= TO DO =
Scan the entries below for the word "among" and copy every line where it turns up.

(Dataset entries)
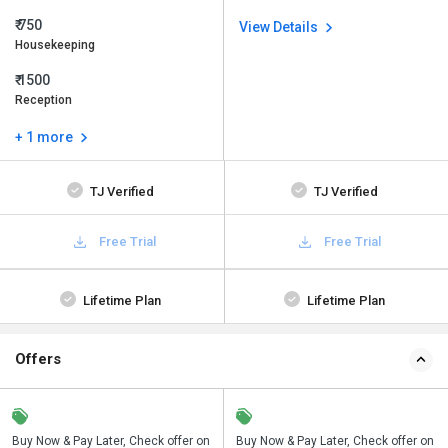
₹ 750
View Details
Housekeeping
₹ 1500
Reception
+ 1 more
TJ Verified
TJ Verified
Free Trial
Free Trial
Lifetime Plan
Lifetime Plan
Offers
n
Buy Now & Pay Later, Check offer on
Save upto 18%, Get GST Invoice on
Buy Now & Pay Later, Check offer on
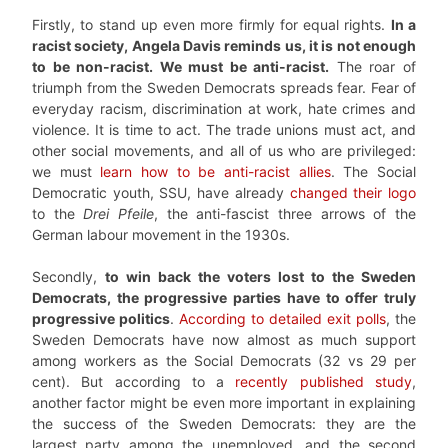
Firstly, to stand up even more firmly for equal rights.
In a
racist society, Angela Davis reminds us, it is not enough
to be non-racist. We must be anti-racist.
The roar of
triumph from the Sweden Democrats spreads fear. Fear of
everyday racism, discrimination at work, hate crimes and
violence. It is time to act. The trade unions must act, and
other social movements, and all of us who are privileged:
we must
learn how to be anti-racist allies
. The Social
Democratic youth, SSU, have already
changed their logo
to the
Drei Pfeile
, the anti-fascist three arrows of the
German labour movement in the 1930s.
Secondly,
to win back the voters lost to the Sweden
Democrats, the progressive parties have to offer truly
progressive politics
.
According to detailed exit polls
, the
Sweden Democrats have now almost as much support
among workers as the Social Democrats (32 vs 29 per
cent). But according to a
recently published study
,
another factor might be even more important in explaining
the success of the Sweden Democrats: they are the
largest party among the unemployed, and the second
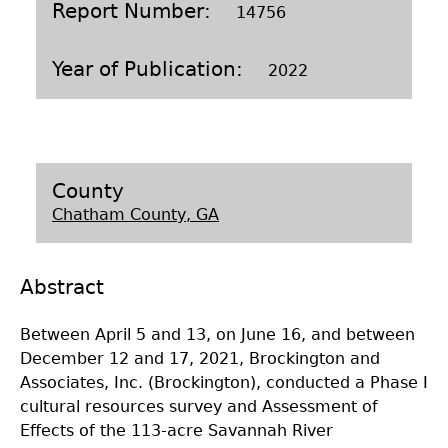
Report Number
14756
Laboratory Speaker Series
Year of Publication
2022
County
Chatham County, GA
Abstract
Between April 5 and 13, on June 16, and between
December 12 and 17, 2021, Brockington and
Associates, Inc. (Brockington), conducted a Phase I
cultural resources survey and Assessment of
Effects of the 113-acre Savannah River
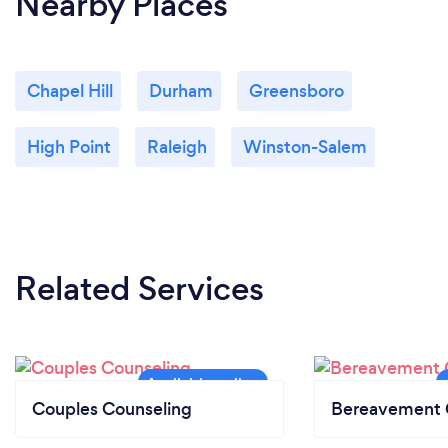
Nearby Places
Chapel Hill
Durham
Greensboro
High Point
Raleigh
Winston-Salem
Related Services
Couples Counseling
Bereavement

= RESULT BELOW =
among workers as the Social Democrats (32 vs 29 per
largest party among the unemployed, and the second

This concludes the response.